So how do you break this cycle? How do you learn to control those thoughts and stop feeling about as worthwhile as last week’s leftover tuna casserole?


For starters, Ms. Poehler has some great advice—pay attention to the thoughts that you have about yourself! If you wouldn’t tell your mom or your best friend that you think they’re too fat or that they’re ugly, why would you think that about yourself?  Take active steps to stop thinking thoughts that are destructive and untrue. Instead of saying, “I hate my fat thighs,” try focusing on a positive aspect of your physical appearance and complimenting yourself; instead of, “I am so stupid,” think of a task you did well recently and give yourself a pat on the back.

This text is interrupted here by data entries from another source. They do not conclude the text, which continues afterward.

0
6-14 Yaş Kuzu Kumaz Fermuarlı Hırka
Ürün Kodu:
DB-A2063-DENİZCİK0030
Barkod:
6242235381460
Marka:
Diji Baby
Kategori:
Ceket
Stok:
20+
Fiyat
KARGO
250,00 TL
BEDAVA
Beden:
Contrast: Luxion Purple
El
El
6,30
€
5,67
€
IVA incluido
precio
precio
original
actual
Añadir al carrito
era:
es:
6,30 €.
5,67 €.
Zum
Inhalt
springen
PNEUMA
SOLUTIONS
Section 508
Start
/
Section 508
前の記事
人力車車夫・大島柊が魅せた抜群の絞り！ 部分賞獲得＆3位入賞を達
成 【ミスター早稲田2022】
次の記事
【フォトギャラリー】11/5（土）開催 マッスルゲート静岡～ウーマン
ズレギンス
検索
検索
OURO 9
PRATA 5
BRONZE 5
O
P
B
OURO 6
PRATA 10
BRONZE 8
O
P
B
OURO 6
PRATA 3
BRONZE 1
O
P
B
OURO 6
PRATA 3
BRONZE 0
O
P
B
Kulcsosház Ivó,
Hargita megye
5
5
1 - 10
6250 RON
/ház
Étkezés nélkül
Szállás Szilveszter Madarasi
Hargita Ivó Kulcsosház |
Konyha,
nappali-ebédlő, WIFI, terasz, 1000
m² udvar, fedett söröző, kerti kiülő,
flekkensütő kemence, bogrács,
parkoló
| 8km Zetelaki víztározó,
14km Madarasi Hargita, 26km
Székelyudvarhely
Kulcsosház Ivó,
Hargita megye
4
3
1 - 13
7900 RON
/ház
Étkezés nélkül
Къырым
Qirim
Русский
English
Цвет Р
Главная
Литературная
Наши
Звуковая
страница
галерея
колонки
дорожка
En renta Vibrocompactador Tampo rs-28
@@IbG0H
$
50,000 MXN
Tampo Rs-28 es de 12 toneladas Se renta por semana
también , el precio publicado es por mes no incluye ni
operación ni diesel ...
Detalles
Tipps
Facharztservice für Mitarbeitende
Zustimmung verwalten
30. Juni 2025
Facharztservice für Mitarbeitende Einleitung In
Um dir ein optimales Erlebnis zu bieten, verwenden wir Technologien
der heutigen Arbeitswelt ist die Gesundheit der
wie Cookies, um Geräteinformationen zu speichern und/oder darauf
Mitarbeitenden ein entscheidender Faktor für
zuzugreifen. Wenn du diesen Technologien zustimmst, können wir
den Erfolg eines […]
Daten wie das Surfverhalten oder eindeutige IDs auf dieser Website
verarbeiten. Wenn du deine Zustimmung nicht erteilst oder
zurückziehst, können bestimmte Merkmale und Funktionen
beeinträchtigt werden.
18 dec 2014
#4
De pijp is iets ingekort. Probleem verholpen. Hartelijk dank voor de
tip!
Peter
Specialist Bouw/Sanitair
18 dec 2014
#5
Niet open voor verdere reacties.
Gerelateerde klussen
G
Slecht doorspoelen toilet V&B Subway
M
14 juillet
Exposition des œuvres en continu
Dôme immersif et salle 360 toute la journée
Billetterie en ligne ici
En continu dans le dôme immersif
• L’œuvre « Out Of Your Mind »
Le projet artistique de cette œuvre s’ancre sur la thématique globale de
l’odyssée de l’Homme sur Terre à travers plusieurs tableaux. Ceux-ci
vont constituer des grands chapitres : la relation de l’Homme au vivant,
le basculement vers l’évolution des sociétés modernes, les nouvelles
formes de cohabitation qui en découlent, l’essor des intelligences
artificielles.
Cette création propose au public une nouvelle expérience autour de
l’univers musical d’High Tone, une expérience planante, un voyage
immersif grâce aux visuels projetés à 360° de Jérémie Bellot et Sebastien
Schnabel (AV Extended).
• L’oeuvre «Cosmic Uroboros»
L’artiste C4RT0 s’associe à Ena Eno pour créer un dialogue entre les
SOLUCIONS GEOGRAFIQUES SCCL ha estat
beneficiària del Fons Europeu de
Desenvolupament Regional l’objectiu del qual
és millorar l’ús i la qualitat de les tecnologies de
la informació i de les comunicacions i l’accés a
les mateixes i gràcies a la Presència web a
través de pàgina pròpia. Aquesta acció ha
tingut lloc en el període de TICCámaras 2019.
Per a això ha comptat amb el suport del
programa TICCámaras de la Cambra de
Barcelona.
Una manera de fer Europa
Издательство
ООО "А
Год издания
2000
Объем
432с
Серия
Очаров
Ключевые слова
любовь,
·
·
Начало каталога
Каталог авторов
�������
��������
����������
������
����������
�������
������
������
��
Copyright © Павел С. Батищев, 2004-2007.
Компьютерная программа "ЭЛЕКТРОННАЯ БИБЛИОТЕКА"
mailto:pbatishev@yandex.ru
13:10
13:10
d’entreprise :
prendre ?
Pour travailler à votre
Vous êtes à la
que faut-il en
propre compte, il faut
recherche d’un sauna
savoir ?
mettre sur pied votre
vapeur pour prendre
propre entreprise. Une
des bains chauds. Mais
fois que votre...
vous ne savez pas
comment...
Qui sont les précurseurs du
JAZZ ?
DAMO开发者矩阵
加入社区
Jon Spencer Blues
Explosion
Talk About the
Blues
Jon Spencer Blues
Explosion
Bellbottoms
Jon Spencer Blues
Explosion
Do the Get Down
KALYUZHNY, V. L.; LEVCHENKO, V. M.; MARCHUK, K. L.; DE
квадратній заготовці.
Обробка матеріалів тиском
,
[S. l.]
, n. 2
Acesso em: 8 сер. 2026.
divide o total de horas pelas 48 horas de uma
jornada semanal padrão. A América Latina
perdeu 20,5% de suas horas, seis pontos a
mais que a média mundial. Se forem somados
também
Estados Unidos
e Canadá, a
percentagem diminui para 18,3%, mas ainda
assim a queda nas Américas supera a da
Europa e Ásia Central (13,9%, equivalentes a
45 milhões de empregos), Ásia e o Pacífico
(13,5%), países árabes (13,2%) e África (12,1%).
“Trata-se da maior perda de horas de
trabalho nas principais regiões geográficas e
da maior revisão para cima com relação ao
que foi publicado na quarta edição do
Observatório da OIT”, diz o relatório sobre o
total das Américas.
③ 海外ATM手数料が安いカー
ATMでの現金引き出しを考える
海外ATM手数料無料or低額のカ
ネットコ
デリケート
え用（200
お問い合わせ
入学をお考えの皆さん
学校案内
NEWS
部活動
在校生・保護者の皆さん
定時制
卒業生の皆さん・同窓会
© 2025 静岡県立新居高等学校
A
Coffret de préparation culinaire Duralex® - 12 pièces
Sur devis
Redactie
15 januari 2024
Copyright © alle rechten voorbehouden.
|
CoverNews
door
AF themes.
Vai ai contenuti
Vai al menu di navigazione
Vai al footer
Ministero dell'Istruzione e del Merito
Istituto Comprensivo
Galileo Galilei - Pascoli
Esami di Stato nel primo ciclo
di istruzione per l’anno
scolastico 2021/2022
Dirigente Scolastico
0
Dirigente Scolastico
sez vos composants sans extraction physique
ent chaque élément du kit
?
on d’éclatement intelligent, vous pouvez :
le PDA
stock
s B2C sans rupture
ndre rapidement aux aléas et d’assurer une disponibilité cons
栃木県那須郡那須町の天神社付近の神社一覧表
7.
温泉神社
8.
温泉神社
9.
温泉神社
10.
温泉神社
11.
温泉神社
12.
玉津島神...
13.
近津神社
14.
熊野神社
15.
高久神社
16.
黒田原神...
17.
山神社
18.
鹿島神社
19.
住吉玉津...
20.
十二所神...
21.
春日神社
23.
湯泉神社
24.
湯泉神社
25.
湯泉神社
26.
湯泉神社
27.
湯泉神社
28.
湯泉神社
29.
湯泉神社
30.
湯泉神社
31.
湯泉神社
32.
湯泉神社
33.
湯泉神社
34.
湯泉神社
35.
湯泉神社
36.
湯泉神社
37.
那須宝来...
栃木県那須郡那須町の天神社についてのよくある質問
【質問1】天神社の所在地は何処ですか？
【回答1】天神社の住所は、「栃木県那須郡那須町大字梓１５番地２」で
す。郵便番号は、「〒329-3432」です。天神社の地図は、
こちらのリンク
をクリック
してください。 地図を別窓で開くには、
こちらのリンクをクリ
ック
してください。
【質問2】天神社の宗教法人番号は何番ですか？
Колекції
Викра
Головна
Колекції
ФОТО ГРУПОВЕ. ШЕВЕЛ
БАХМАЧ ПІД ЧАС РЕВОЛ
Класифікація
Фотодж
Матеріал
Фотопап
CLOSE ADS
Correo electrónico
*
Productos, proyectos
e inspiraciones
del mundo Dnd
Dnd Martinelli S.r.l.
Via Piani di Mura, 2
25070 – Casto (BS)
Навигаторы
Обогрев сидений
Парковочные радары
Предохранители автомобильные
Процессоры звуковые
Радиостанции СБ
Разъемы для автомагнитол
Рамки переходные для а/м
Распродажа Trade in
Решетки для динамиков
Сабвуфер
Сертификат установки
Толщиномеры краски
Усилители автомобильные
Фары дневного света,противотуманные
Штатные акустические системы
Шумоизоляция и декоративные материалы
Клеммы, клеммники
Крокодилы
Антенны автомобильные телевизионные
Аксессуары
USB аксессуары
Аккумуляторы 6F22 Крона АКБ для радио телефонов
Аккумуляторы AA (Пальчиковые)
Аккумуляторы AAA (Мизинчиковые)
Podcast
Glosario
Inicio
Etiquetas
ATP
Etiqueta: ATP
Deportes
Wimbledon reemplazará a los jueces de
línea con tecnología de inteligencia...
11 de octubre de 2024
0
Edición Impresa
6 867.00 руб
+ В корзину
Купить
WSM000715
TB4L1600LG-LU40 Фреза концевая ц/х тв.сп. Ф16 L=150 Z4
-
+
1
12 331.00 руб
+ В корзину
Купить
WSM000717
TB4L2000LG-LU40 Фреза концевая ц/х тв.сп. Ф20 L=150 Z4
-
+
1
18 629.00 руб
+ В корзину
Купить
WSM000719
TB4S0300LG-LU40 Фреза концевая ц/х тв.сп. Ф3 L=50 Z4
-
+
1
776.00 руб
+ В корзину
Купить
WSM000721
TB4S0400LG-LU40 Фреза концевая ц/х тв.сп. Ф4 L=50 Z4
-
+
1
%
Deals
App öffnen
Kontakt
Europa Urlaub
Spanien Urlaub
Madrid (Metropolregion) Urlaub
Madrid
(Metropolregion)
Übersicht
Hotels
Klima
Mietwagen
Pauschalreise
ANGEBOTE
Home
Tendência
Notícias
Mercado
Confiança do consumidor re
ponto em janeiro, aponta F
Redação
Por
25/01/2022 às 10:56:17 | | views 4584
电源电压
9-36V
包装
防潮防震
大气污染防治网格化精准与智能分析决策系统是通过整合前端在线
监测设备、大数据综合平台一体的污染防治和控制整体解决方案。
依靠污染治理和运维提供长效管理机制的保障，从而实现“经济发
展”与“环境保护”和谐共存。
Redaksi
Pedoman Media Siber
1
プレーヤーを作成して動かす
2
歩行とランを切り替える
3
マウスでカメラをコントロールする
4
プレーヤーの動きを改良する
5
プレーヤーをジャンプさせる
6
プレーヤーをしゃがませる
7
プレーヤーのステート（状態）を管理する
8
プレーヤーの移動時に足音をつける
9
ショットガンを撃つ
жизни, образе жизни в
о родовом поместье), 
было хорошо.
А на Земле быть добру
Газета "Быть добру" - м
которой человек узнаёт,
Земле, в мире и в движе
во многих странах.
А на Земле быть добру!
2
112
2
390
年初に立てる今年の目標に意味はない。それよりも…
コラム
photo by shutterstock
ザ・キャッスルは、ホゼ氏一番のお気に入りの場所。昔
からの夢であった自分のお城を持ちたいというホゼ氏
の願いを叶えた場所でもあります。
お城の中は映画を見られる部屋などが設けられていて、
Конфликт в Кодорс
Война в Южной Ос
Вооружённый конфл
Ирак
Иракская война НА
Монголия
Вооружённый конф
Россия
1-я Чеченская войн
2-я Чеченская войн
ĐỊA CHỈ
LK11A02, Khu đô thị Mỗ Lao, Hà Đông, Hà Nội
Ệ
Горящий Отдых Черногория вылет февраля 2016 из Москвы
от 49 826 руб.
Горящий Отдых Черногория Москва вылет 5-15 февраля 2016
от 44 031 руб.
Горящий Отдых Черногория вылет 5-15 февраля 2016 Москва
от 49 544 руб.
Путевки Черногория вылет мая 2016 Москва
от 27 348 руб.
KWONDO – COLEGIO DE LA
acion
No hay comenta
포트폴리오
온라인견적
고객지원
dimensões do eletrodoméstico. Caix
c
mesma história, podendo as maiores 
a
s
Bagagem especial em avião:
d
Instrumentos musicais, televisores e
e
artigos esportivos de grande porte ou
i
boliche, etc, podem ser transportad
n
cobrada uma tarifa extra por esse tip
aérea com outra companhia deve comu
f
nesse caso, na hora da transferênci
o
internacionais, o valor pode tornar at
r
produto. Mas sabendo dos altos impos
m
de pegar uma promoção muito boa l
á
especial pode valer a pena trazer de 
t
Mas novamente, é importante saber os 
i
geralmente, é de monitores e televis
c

Also, remember that you are not perfect—and that’s okay! You have flaws, just like the rest of humanity, but focusing on those flaws means that you ignore the parts of yourself that are totally awesome. Learning to think about yourself positively can also be a really hard thing to do—you’ll probably mess up and get discouraged, and that’s okay too. As Ms. Poehler suggested, surround yourself with friends who genuinely care about you and think you are worthwhile. True friends will encourage you and find ways to lift you up when you start feeling like tuna casserole again. Friends who don’t treat you with love and respect aren’t your real friends, and aren’t worth your time.